The U.S. Department of Justice has blasted the state for failing to properly treat and protect children who were housed at the now-shuttered Arthur G. Dozier School for Boys, Florida's first and oldest state-run reform school that closed in June after 111 years of operation.
The Florida Department of Juvenile Justice's failure to oversee the program and prevent children from being abused and neglected suggests other programs have similar issues, according to the report by the Justice Department's Civil Rights Division, released late Friday.
"Although Dozier and JJOC (the Jackson Juvenile Offender Center on Dozier's campus) are now shuttered, these problems persist due to the weaknesses in the state's oversight system and from a correspondent lack of training and supervision," the report said. "Our findings remain relevant to the conditions of confinement for the youth confined in Florida's remaining juvenile justice facilities."
The Justice Department's investigation, announced in 2010 to then-Gov. Charlie Crist, showed "reasonable cause to believe that the state of Florida was engaged in a pattern or practice of failing to have proper measures of accountability that led to serious deficiencies."
The Justice Department alleged many instances in which the state violated the constitutional rights of the boys, ages 13 to 21, confined to Dozier, and said the state must take immediate measures to "assess the full extent of its failed oversight" to protect children at its other facilities. The state must also strengthen its oversight processes by implementing a more rigorous system of hiring, training and accountability, the report said.
DJJ spokesman C.J. Drake said Florida has already implemented a number of reforms and has seen a dramatic reduction in the use of physical techniques to control children. He also said the state has closed or substantially reduced 23 residential programs statewide since 2008 because of performance issues.
"That's because we proactively identify problems in our residential programs and take swift corrective action," Drake said. "Residential programs that cannot implement and sustain corrective actions are closed."
DJJ Secretary Wansley Walters, who took over the department in January, was not available to comment on the report, Drake said.
The Department of Justice found:
• Staff used excessive force on youths, including choking and mechanical restraints. It documented incidents caught on tape in which guards violently pushed youths to the ground, and struck and choked youths. Staff unlawfully shackled youths with mechanical restraints as a first response to youths who did not respond to verbal commands. One youth was held face-down on the floor for 48 minutes and placed in mechanical restrains for an additional three hours and 17 minutes.
• Youths were often disciplined for minor infractions through inappropriate uses of lengthy and unnecessary isolation without due process. The report documented one case in which a boy was kept in isolation — inside a small cell with a concrete-slab bed and thin mattress — for two weeks. And shortly after he was released, he was sent back to isolation.
• Staff were not appropriately trained and had a generally "laissez-faire attitude" toward suicidal youth.

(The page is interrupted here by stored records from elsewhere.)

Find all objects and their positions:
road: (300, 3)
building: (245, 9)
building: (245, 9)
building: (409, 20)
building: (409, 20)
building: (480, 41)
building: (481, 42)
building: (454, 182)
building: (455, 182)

The report noted that average pay for direct-care staff fell below $12 an hour, well below the nationwide median hourly wage for correctional officers of $18.78.
• The safety of youths was compromised as a result of their relocation to the Jackson Juvenile Offender Center (a more restrictive and punitive facility on the Dozier campus).
• The state failed to provide necessary and appropriate rehabilitative services to address addiction, mental health or behavioral needs, which served as a barrier to the youths' ability to return to the community and not reoffend.
• Youths were subjected to unnecessary and unconstitutional frisk searches. Dozier youths were frisk searched more than 10 times per day. One told investigators, "Some staff rub on your privates." Another said staff "touch too much."
"The failure to address these concerns not only harms the youth, but has a negative impact on public confidence and public safety," the report said. "The critical role of the juvenile justice system to correct and rehabilitate is being abdicated and youth may well be leaving the system with additional physical and psychological barriers to success."
The Dozier school in Marianna, about 60 miles west of Tallahassee, has been the subject of an ongoing investigative series in the St. Petersburg Times called "For Their Own Good." The facility has been exposed a number of times for abuse and neglect. The Department of Justice's investigation confirms much of what the Times has reported.
"What the Department of Justice has done in this report is help us look back at what was and gives us a true guide for what should never, ever happen again," said child advocate Jack Levine, who exposed abuse at Dozier in the early 1980s that prompted a federal class-action lawsuit against the state.
Drake, the DJJ spokesman, said the department is working on a response to the report.
"The issues at Dozier occurred long before this administration took office and it was this administration that closed that facility," he said. "We … do not tolerate misconduct or poor performance. If we identify it we seek to correct it, and if it's not corrected it's closed."